An attacker gains access to the internal network and searches for accounts with service principal names and have admincount set to 1.

This shows our new honeypot account to the attacker who is now interested in this account and requests an RC4 encrypted Kerberos TGS ticket for the SPN. A klist shows the attacker got the TGS ticket in memory.

By looking for 4769 events on Domain Controllers with the ticket encryption option 0x12 (along with other filters I describe in the Kerberoast detection post), we can see that Joe User requested a Kerberos ticket for a SPN that doesn’t exist and should never be requested!
The Account Name shows which account was used and Client Address provides the computer IP from where the attacker requested the honeypot Kerberos service account.

When we use our Kerberoast discovery PowerShell script against the Domain Controller event logs, we find that Joe User has requested a lot of Kerberos service tickets, including the one for our Honeypot (which again should never be requested since it doesn’t exist).

Using a service account honeypot, this changes this detection from “potential” Kerberoasting activity, to definite Kerberoasting activity.

Note that we can also configure an IDS rule that looks at TGS-REQ packets with the service name “KerberoastHoneyPot” (again, or something more boring and subtle).

Detecting Kerberoasting via PowerShell Logging

If you are logging PowerShell activity, you can use my offensive PowerShell indicators to detect standard use of common PowerShell attack tools.
I cover detecting offensive PowerShell in the previous post “Detecting Offensive PowerShell Attack Tools” & “PowerShell Security: PowerShell Attack Tools, Mitigation, & Detection“. I also covered PowerShell security in my BSidesCharm & BSidesDC talks in 2016.

Specifically:

  • Deploy PowerShell v5 (or newer) and enable module logging & script block logging.
  • Send the following PowerShell log event ids to the central logging solution: 400 & 800
  • Pull the following PowerShell Operational log event ids to the central logging solution: 4100, 4103, 4104
  • Configuring system-wide transcription to send a log of all activity per user, per system to a write-only share, is incredibly valuable to catch suspicious/malicious activity that can be missed or not logged to the event logs.
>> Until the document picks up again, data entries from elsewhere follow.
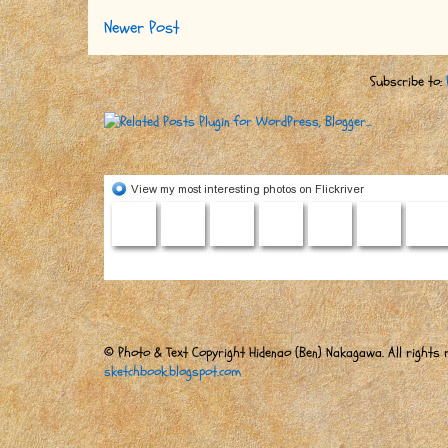
Newer Post
Subscribe to:
© Photo & Text Copyright Hidenao (Ben) Nakagawa. All rights r
sketchbook.blogspot.com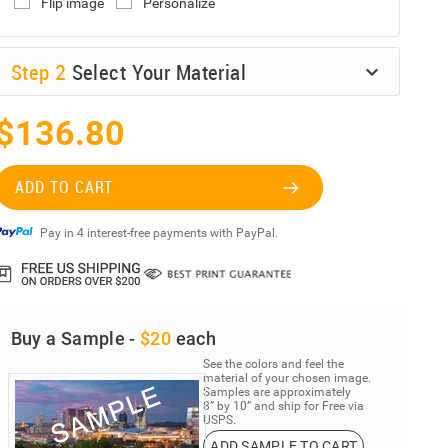
Flip image
Personalize
Step
2
Select Your Material
$136.80
ADD TO CART
Pay in 4 interest-free payments with PayPal.
Buy a Sample -
$20
each
See the colors and feel the
material of your chosen image.
Samples are approximately
8” by 10” and ship for Free via
USPS.
ADD SAMPLE TO CART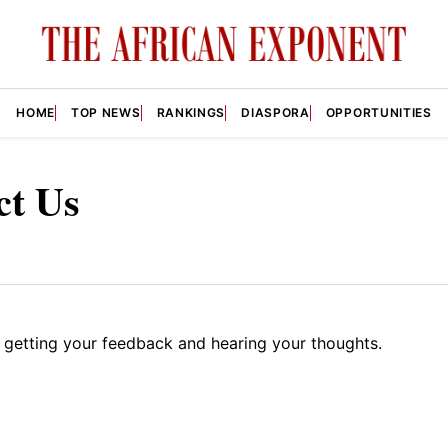
HOME
TOP NEWS
RANKINGS
DIASPORA
OPPORTUNITIES
ct Us
 getting your feedback and hearing your thoughts.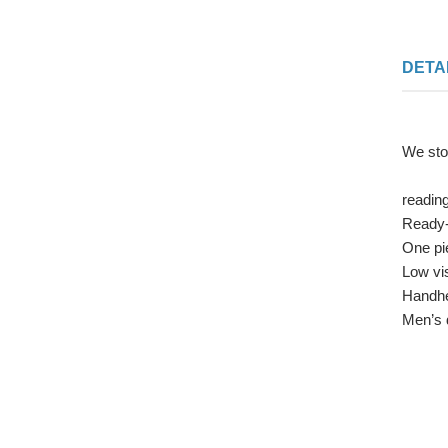
DETA
We sto
readin
Ready-
One pi
Low vi
Handhe
Men’s 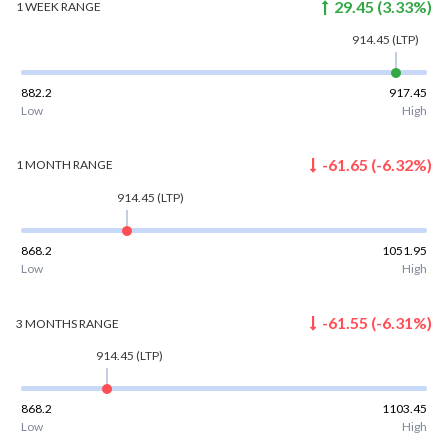
29.45
(
3.33
%)
1 WEEK
RANGE
914.45
(LTP)
882.2
917.45
Low
High
-61.65
(
-6.32
%)
1 MONTH
RANGE
914.45
(LTP)
868.2
1051.95
Low
High
-61.55
(
-6.31
%)
3 MONTHS
RANGE
914.45
(LTP)
868.2
1103.45
Low
High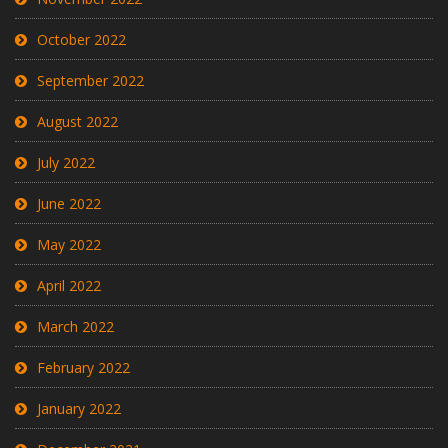
October 2022
September 2022
August 2022
July 2022
June 2022
May 2022
April 2022
March 2022
February 2022
January 2022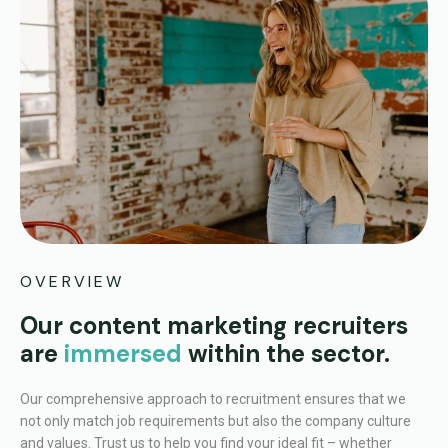
OVERVIEW
Our content marketing recruiters
are
immersed
within the sector.
Our comprehensive approach to recruitment ensures that we
not only match job requirements but also the company culture
and values. Trust us to help you find your ideal fit – whether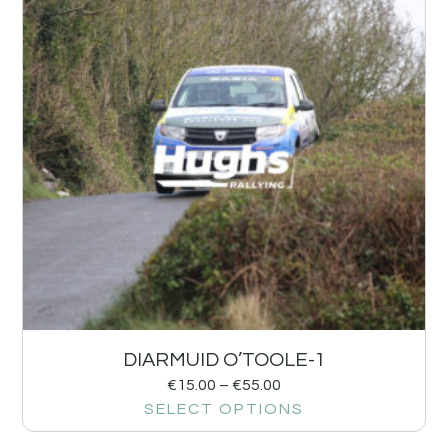
DIARMUID O’TOOLE-1
€
15.00
–
€
55.00
SELECT OPTIONS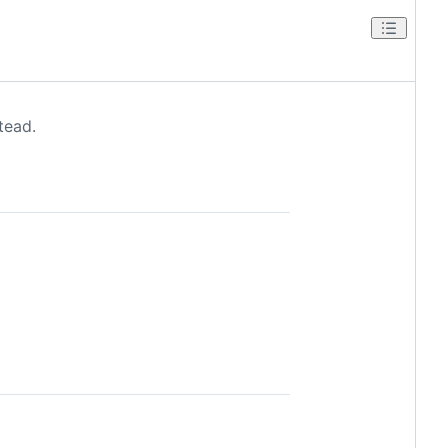
tead.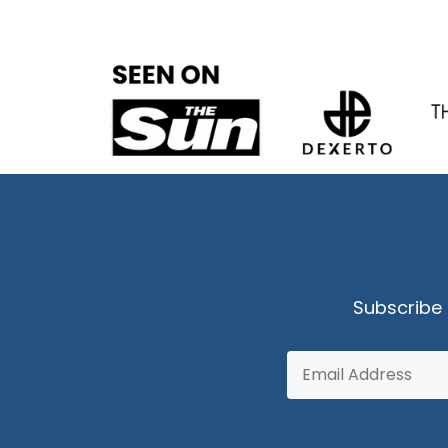
Subscribe 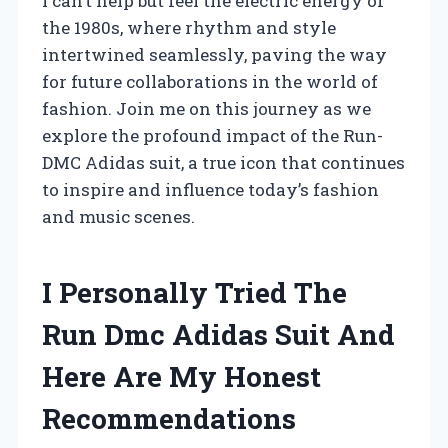
I can’t help but feel the electric energy of
the 1980s, where rhythm and style
intertwined seamlessly, paving the way
for future collaborations in the world of
fashion. Join me on this journey as we
explore the profound impact of the Run-
DMC Adidas suit, a true icon that continues
to inspire and influence today’s fashion
and music scenes.
I Personally Tried The
Run Dmc Adidas Suit And
Here Are My Honest
Recommendations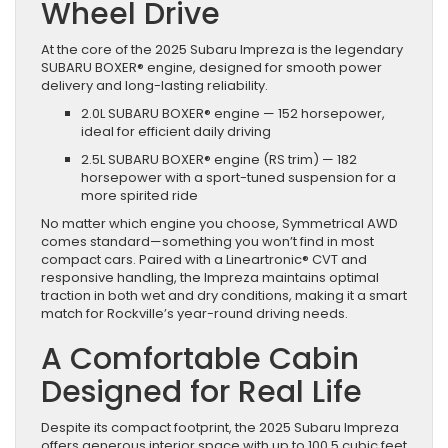
Wheel Drive
At the core of the 2025 Subaru Impreza is the legendary
SUBARU BOXER® engine, designed for smooth power
delivery and long-lasting reliability.
2.0L SUBARU BOXER® engine — 152 horsepower,
ideal for efficient daily driving
2.5L SUBARU BOXER® engine (RS trim) — 182
horsepower with a sport-tuned suspension for a
more spirited ride
No matter which engine you choose, Symmetrical AWD
comes standard—something you won’t find in most
compact cars. Paired with a Lineartronic® CVT and
responsive handling, the Impreza maintains optimal
traction in both wet and dry conditions, making it a smart
match for Rockville’s year-round driving needs.
A Comfortable Cabin
Designed for Real Life
Despite its compact footprint, the 2025 Subaru Impreza
offers generous interior space with up to 100.5 cubic feet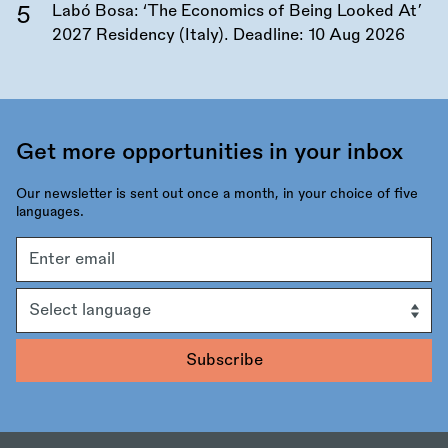
Labó Bosa: ‘The Economics of Being Looked At’
2027 Residency (Italy). Deadline:
10 Aug 2026
Get more opportunities in your inbox
Our newsletter is sent out once a month, in your choice of five
languages.
Email
address
Language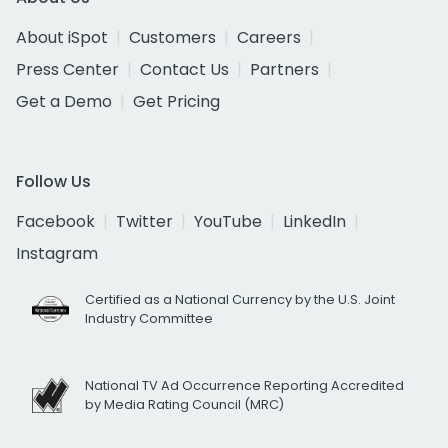
About iSpot
Customers
Careers
Press Center
Contact Us
Partners
Get a Demo
Get Pricing
Follow Us
Facebook
Twitter
YouTube
LinkedIn
Instagram
Certified as a National Currency by the U.S. Joint
Industry Committee
National TV Ad Occurrence Reporting Accredited
by Media Rating Council (MRC)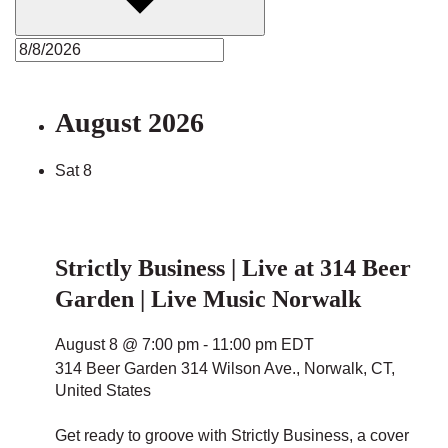
August 2026
Sat
8
Strictly Business | Live at 314 Beer
Garden | Live Music Norwalk
August 8 @ 7:00 pm
-
11:00 pm
EDT
314 Beer Garden
314 Wilson Ave., Norwalk, CT,
United States
Get ready to groove with Strictly Business, a cover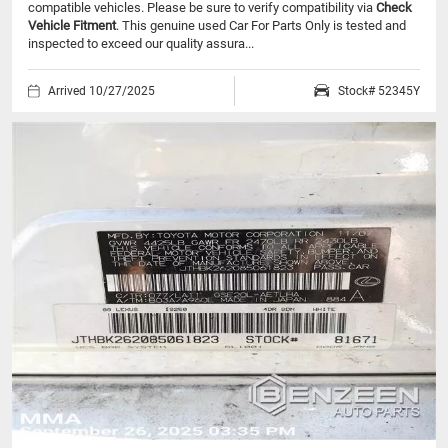
compatible vehicles.
Please be sure to verify compatibility via
Check
Vehicle Fitment
. This genuine used Car For Parts Only is tested and
inspected to exceed our quality assura...
Arrived 10/27/2025
Stock# 52345Y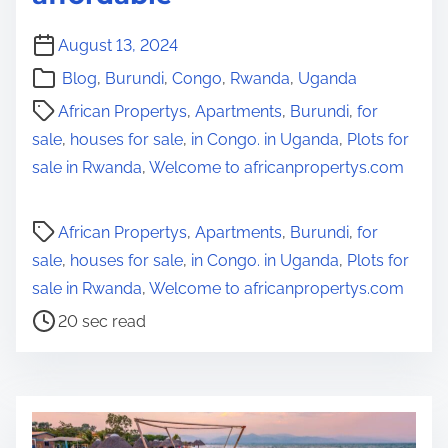
August 13, 2024
Blog
,
Burundi
,
Congo
,
Rwanda
,
Uganda
African Propertys
,
Apartments
,
Burundi
,
for
sale
,
houses for sale
,
in Congo. in Uganda
,
Plots for
sale in Rwanda
,
Welcome to africanpropertys.com
P
African Propertys
,
Apartments
,
Burundi
,
for
o
sale
,
houses for sale
,
in Congo. in Uganda
,
Plots for
s
sale in Rwanda
,
Welcome to africanpropertys.com
t
20 sec read
r
e
a
d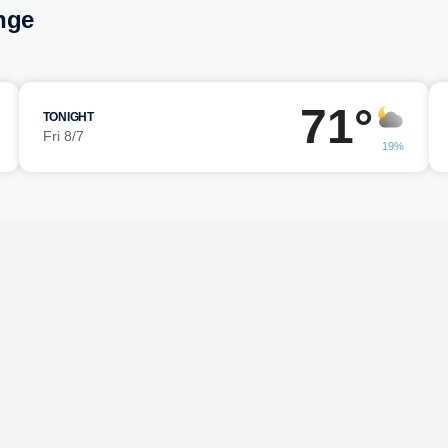
nge
71°
TONIGHT
Fri 8/7
19%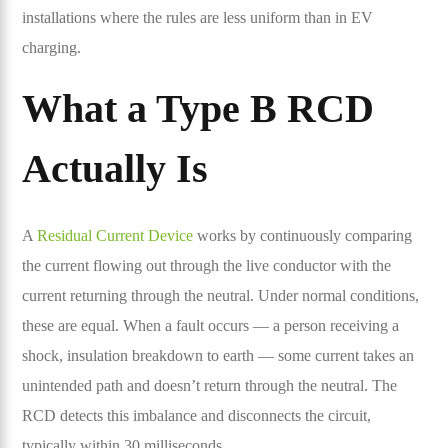
installations where the rules are less uniform than in EV
charging.
What a Type B RCD
Actually Is
A
Residual Current Device
works by continuously comparing
the current flowing out through the live conductor with the
current returning through the neutral. Under normal conditions,
these are equal. When a fault occurs — a person receiving a
shock, insulation breakdown to earth — some current takes an
unintended path and doesn’t return through the neutral. The
RCD detects this imbalance and disconnects the circuit,
typically within 30 milliseconds.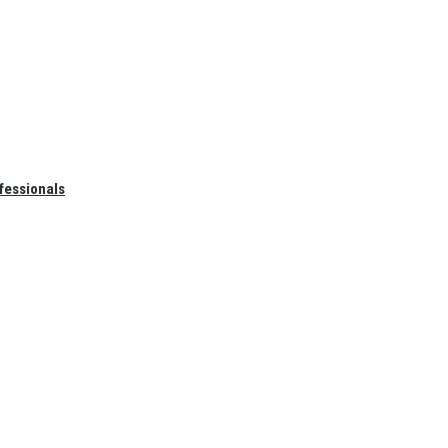
fessionals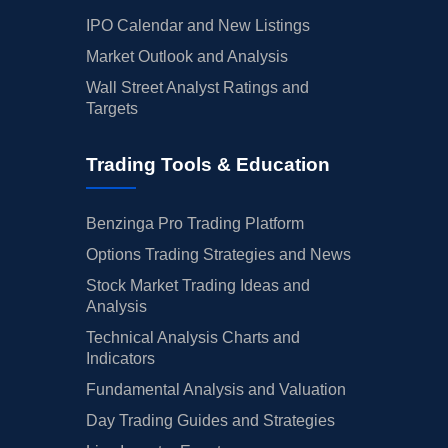
IPO Calendar and New Listings
Market Outlook and Analysis
Wall Street Analyst Ratings and
Targets
Trading Tools & Education
Benzinga Pro Trading Platform
Options Trading Strategies and News
Stock Market Trading Ideas and
Analysis
Technical Analysis Charts and
Indicators
Fundamental Analysis and Valuation
Day Trading Guides and Strategies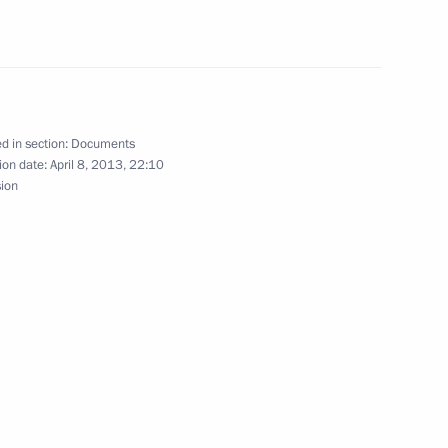
 Culture in the UK and the Year
d in section:
Documents
ion date:
April 8, 2013, 22:10
sion
ia and Austria on transferring
n Russia and Venezuela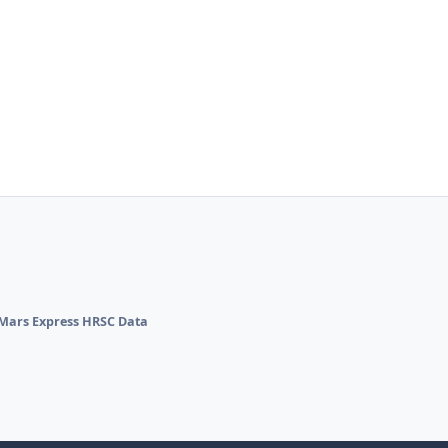
Mars Express HRSC Data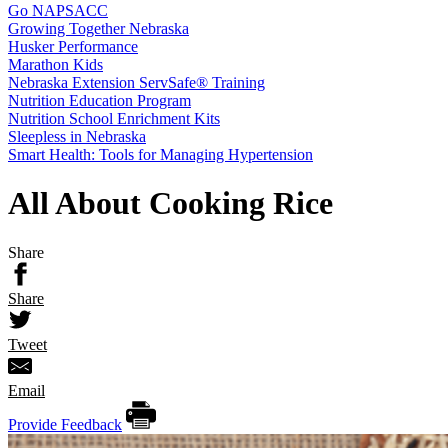
Go NAPSACC
Growing Together Nebraska
Husker Performance
Marathon Kids
Nebraska Extension ServSafe® Training
Nutrition Education Program
Nutrition School Enrichment Kits
Sleepless in Nebraska
Smart Health: Tools for Managing Hypertension
All About Cooking Rice
Share
Share
Tweet
Email
Provide Feedback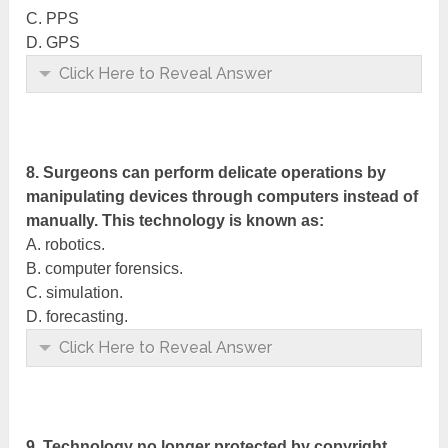
C. PPS
D. GPS
Click Here to Reveal Answer
8. Surgeons can perform delicate operations by
manipulating devices through computers instead of
manually. This technology is known as:
A. robotics.
B. computer forensics.
C. simulation.
D. forecasting.
Click Here to Reveal Answer
9. Technology no longer protected by copyright,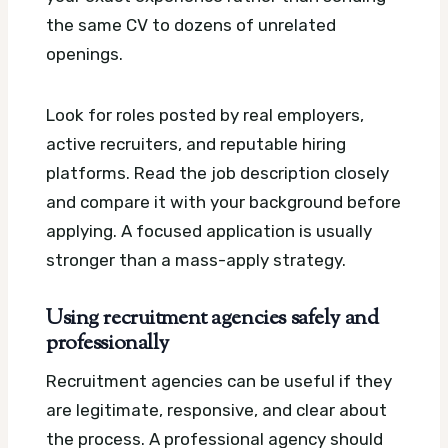
the same CV to dozens of unrelated
openings.
Look for roles posted by real employers,
active recruiters, and reputable hiring
platforms. Read the job description closely
and compare it with your background before
applying. A focused application is usually
stronger than a mass-apply strategy.
Using recruitment agencies safely and
professionally
Recruitment agencies can be useful if they
are legitimate, responsive, and clear about
the process. A professional agency should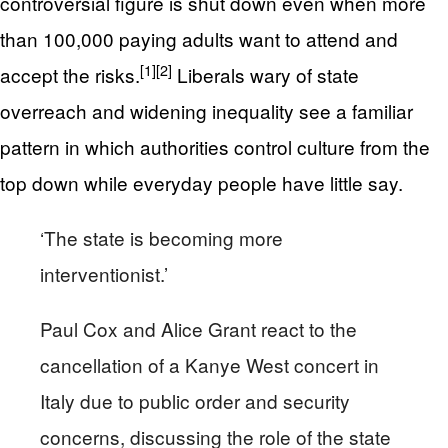
controversial figure is shut down even when more
than 100,000 paying adults want to attend and
[1]
[2]
accept the risks.
Liberals wary of state
overreach and widening inequality see a familiar
pattern in which authorities control culture from the
top down while everyday people have little say.
‘The state is becoming more
interventionist.’
Paul Cox and Alice Grant react to the
cancellation of a Kanye West concert in
Italy due to public order and security
concerns, discussing the role of the state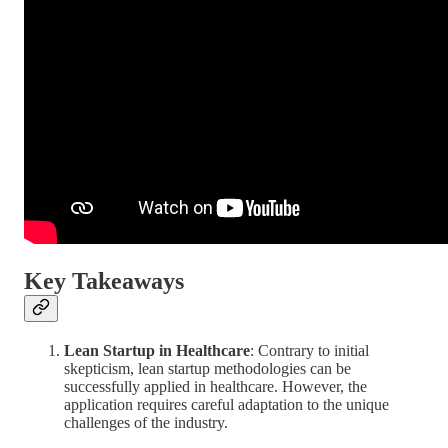
Key Takeaways
Lean Startup in Healthcare
: Contrary to initial
skepticism, lean startup methodologies can be
successfully applied in healthcare. However, the
application requires careful adaptation to the unique
challenges of the industry.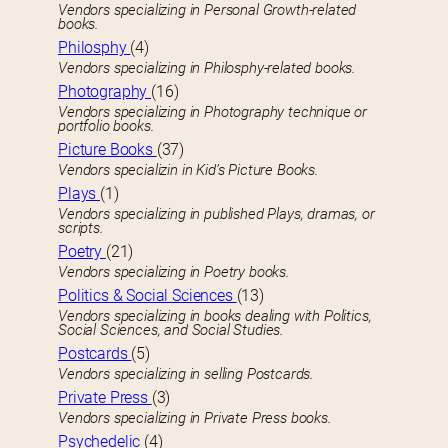
Vendors specializing in Personal Growth-related
books.
Philosphy
(4)
Vendors specializing in Philosphy-related books.
Photography
(16)
Vendors specializing in Photography technique or
portfolio books.
Picture Books
(37)
Vendors specializin in Kid’s Picture Books.
Plays
(1)
Vendors specializing in published Plays, dramas, or
scripts.
Poetry
(21)
Vendors specializing in Poetry books.
Politics & Social Sciences
(13)
Vendors specializing in books dealing with Politics,
Social Sciences, and Social Studies.
Postcards
(5)
Vendors specializing in selling Postcards.
Private Press
(3)
Vendors specializing in Private Press books.
Psychedelic
(4)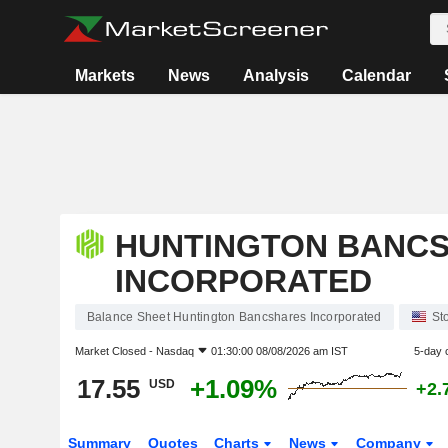
Markets
News
Analysis
Calendar
HUNTINGTON BANC
INCORPORATED
Balance Sheet Huntington Bancshares Incorporated
St
Market Closed -
Nasdaq
01:30:00 08/08/2026 am IST
5-day 
17.55
+1.09%
USD
+2.
Summary
Quotes
Charts
News
Company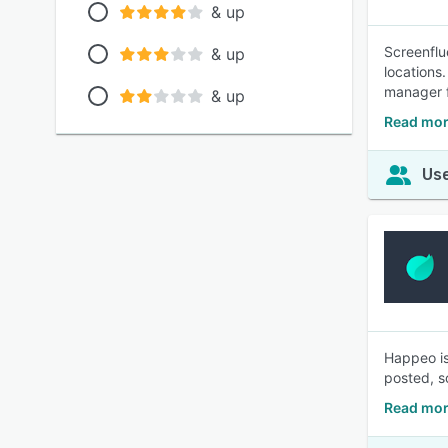
& up
Screenflu
& up
locations
manager f
& up
Read mor
Use
Happeo is
posted, s
Read mor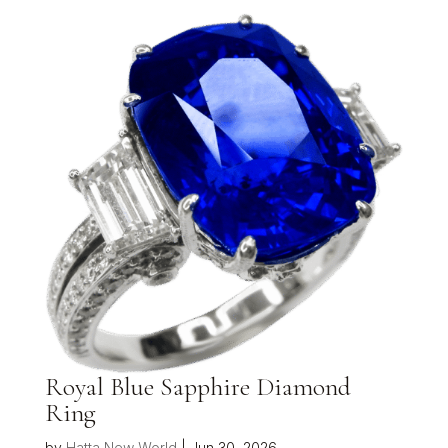
Royal Blue Sapphire Diamond
Ring
by
Hatta New World
|
Jun 30, 2026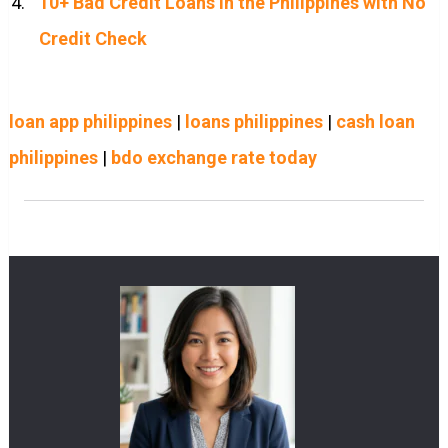
10+ Bad Credit Loans in the Philippines with No
Credit Check
loan app philippines
|
loans philippines
|
cash loan
philippines
|
bdo exchange rate today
Even better is ingesting these transcript text files into something like Splunk for further analysis.

Note the addition of “KerberosRequestorSecurityToken” which is the PowerShell method to request Kerberos tickets.

Following this line of thought, we can look at TGS ticket requests with specific ticket encryption & ticket options to identify potential Kerberoast activity.

Conclusion

Kerberoasting requires requesting Kerberos TGS service tickets with RC4 encryption which shouldn’t be regular activity on a network. Logging 4769 events on Domain Controllers, filtering these events by ticket encryption type (0x17), known service accounts (Account Name field) & computers (Service Name field) greatly reduces the number of events forwarded to the central logging and alerting system. Gathering and monitoring this data also creates a good baseline of what’s “normal” in order to more easily detect anomalous activity.

Detecting Kerberoasting activity is possible by logging the correct activity on Domain Controllers. Determining if this activity is malicious is not requires in-depth knowledge of how RC4 TGS tickets are used in the environment. Creating a service account honeypot with a SPN that doesn’t do anything, provides another data point. Any Kerberos ticket request involving the honeypot service account should be seen as malicious.